Pick out each line of the listing below that contains the word "series", and copy those lines in full.
__________
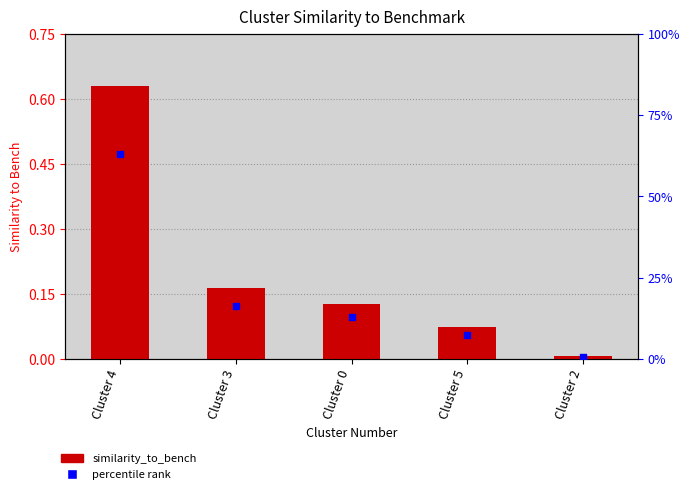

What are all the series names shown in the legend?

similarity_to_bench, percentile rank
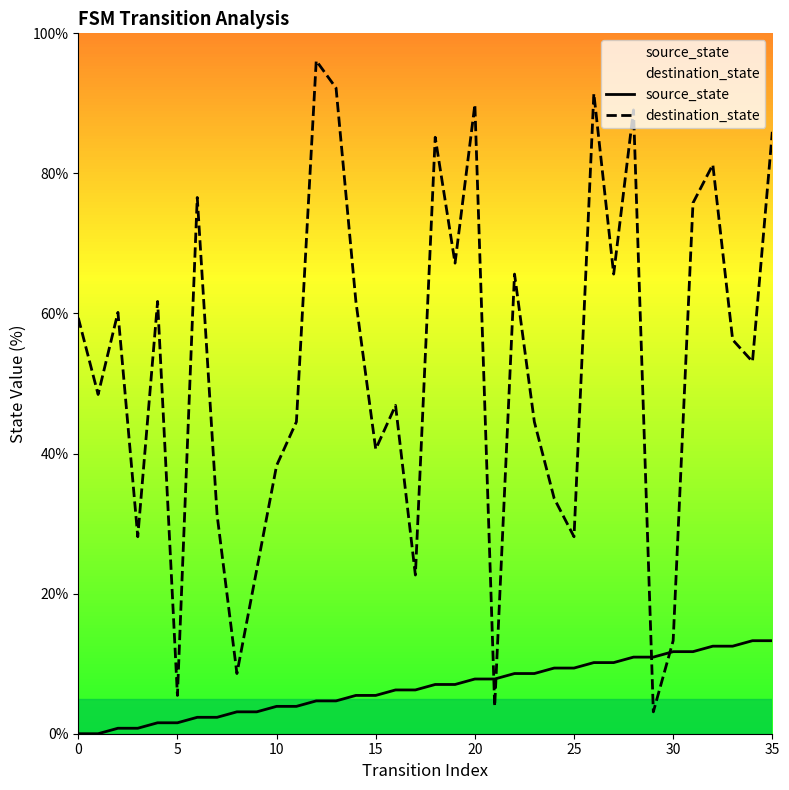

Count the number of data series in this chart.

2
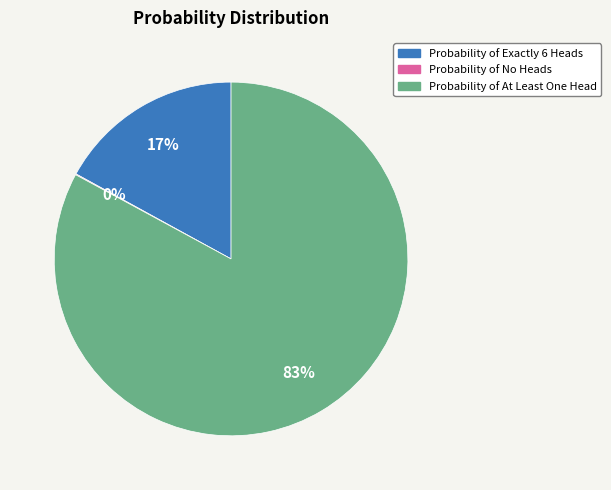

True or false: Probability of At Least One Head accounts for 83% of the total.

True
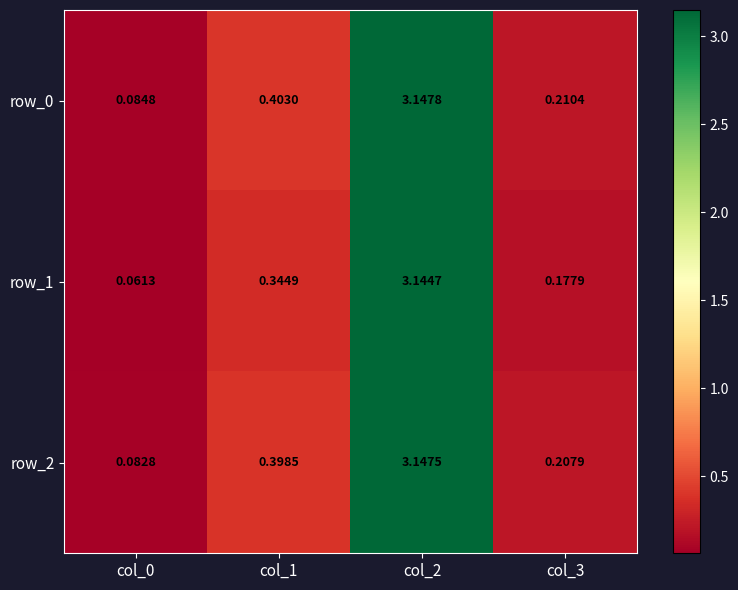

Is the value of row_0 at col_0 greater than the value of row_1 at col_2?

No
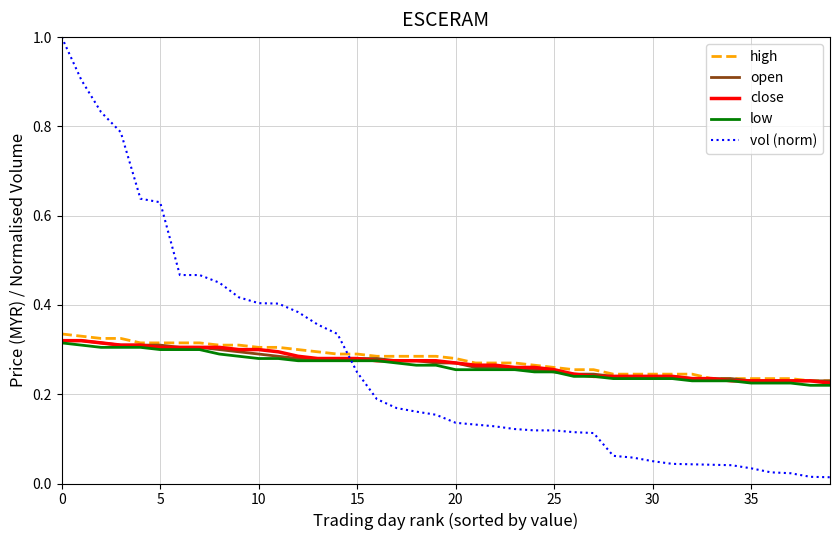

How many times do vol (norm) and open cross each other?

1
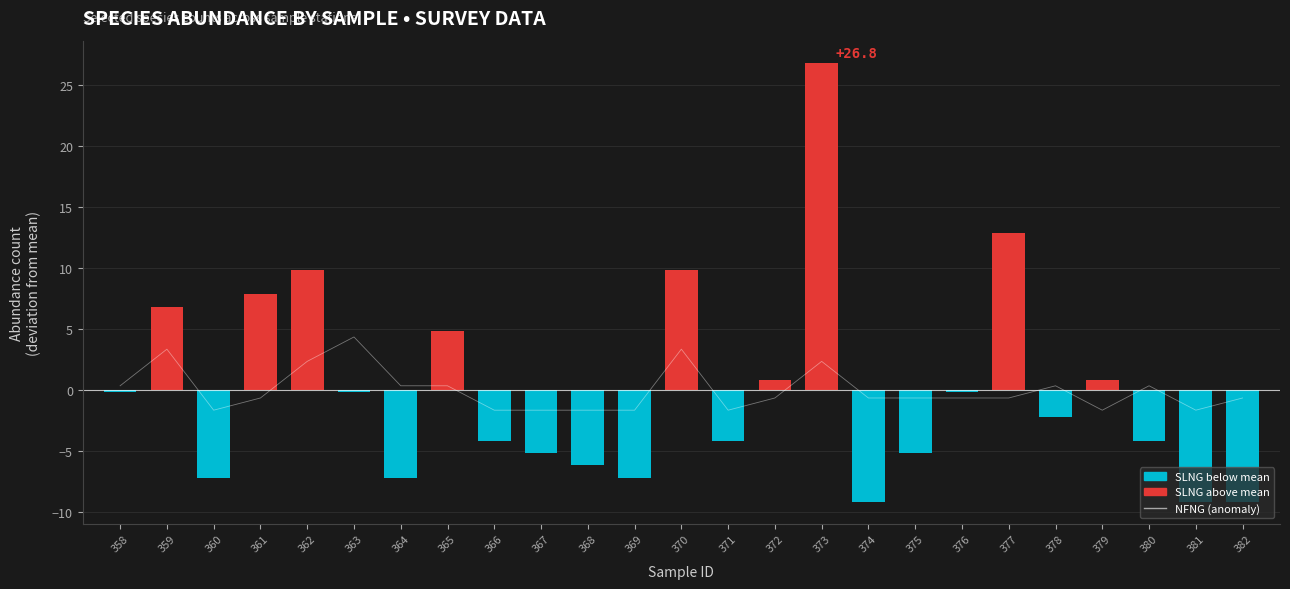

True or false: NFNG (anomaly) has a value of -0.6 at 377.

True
__________
**Exercise response:**
What are all the series names shown in the legend?
Count the number of data series in this chart.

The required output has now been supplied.